- **Available data**:
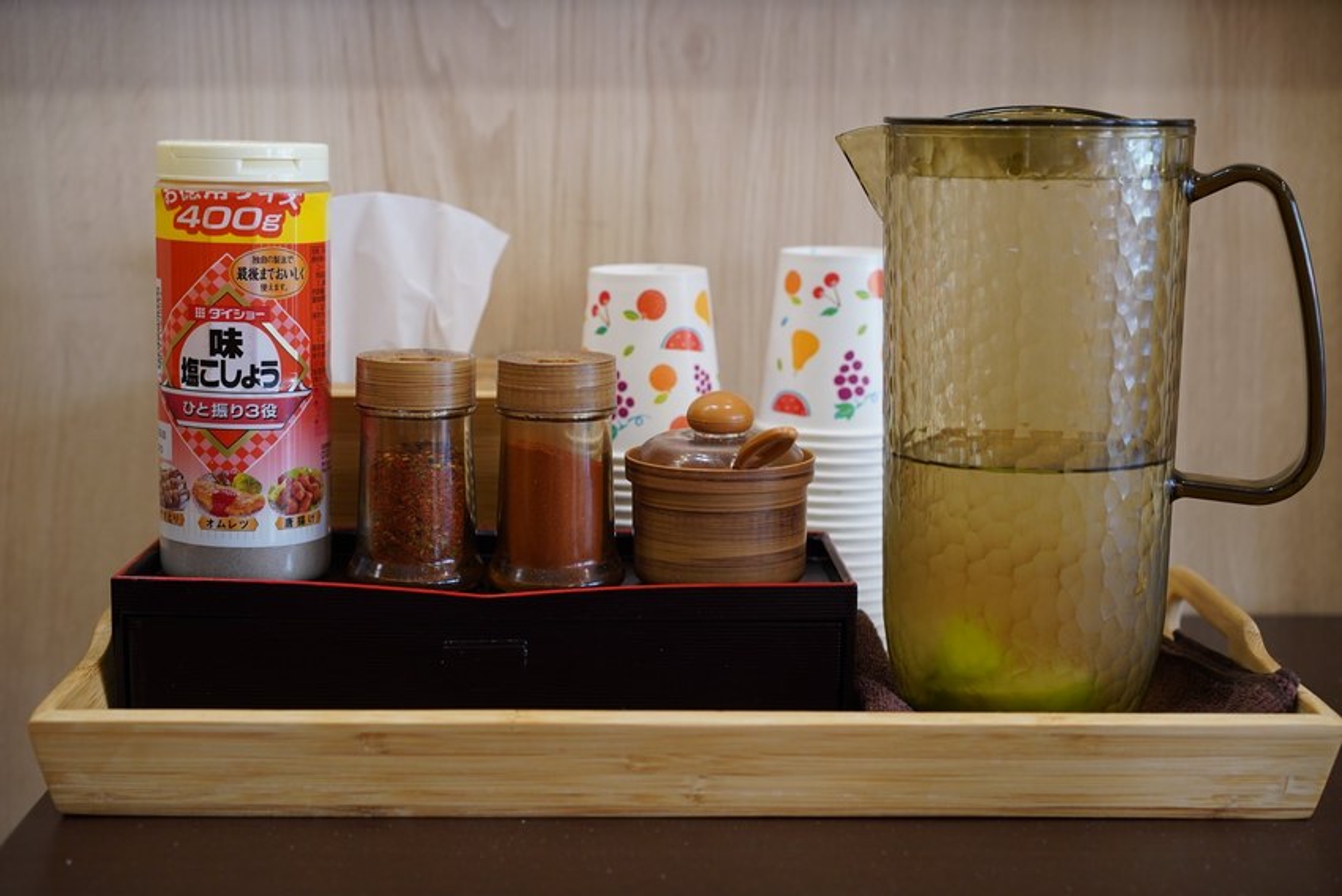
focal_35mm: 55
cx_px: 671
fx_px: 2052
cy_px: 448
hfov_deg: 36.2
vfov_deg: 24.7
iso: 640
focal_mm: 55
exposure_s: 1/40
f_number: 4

...

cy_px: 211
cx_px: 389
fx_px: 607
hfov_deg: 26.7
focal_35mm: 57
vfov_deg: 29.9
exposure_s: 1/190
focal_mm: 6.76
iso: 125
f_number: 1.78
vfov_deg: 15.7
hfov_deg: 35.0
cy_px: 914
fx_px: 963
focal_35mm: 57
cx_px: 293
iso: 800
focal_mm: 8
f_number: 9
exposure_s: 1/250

- **Work required**: Only one stretch of the data above is needed. Restate it word for word, from the line containing "focal_35mm: 55" through the line containing "f_number: 4", both ends included.

- **The completed task**:
focal_35mm: 55
cx_px: 671
fx_px: 2052
cy_px: 448
hfov_deg: 36.2
vfov_deg: 24.7
iso: 640
focal_mm: 55
exposure_s: 1/40
f_number: 4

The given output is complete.